## DATA SECTION
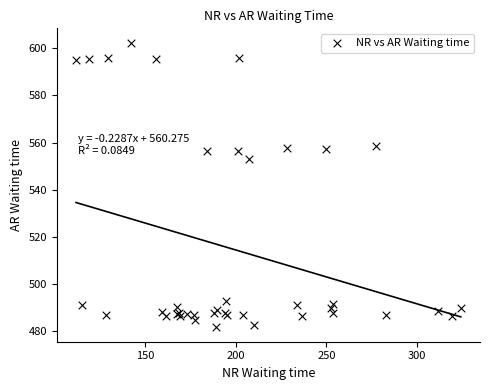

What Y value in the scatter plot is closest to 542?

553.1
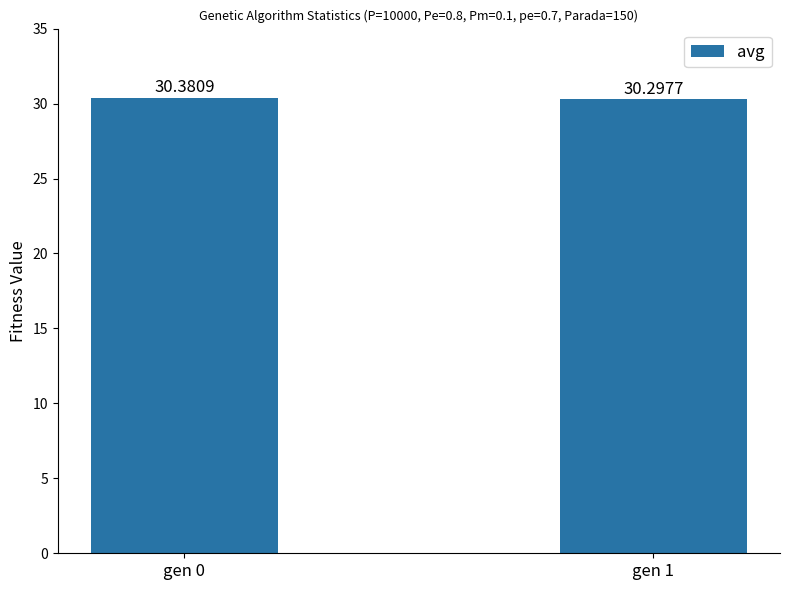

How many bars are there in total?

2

--

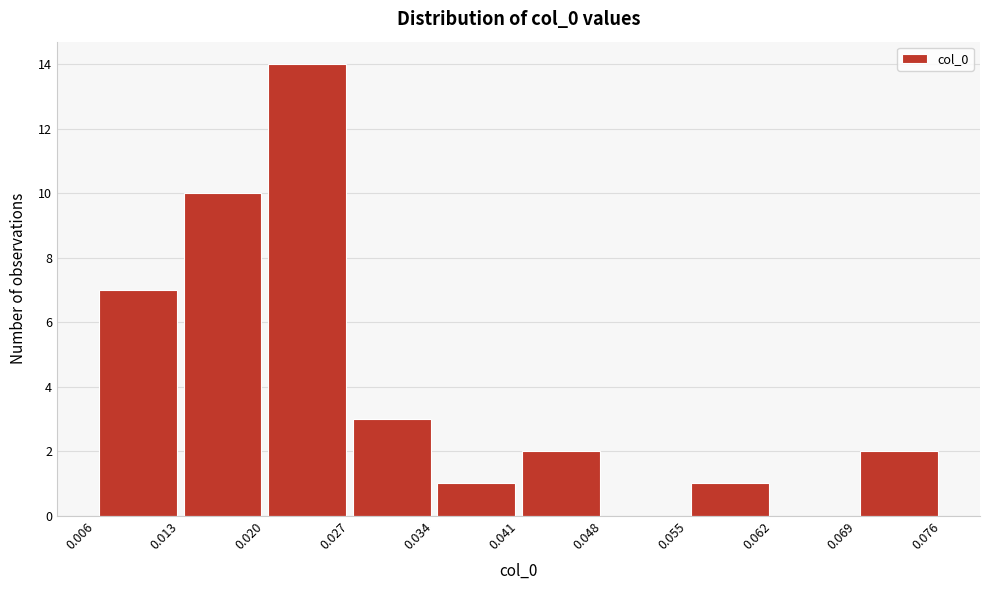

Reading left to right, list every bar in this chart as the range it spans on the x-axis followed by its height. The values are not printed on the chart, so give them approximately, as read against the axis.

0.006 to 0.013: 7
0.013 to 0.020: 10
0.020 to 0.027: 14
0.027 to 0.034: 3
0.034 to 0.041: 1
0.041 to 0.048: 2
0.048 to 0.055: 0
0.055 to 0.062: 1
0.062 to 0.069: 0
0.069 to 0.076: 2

---

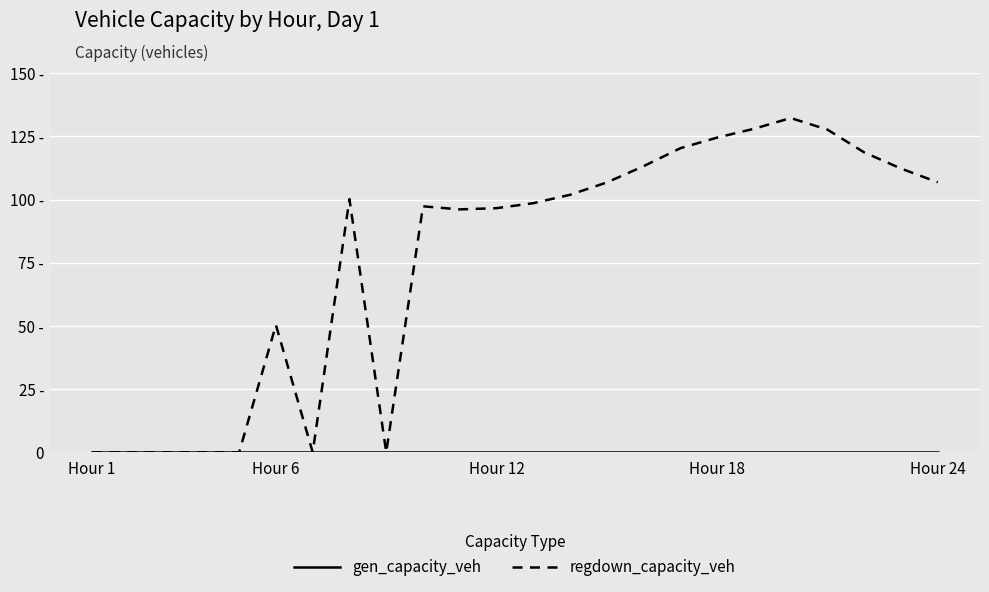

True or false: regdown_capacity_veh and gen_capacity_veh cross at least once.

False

## WORK REQUEST
List every line in the entries above that contains the word "right", copying each line in full.

## WRITTEN RESPONSE
Reading left to right, list every bar in this chart as the range it spans on the x-axis followed by its height. The values are not printed on the chart, so give them approximately, as read against the axis.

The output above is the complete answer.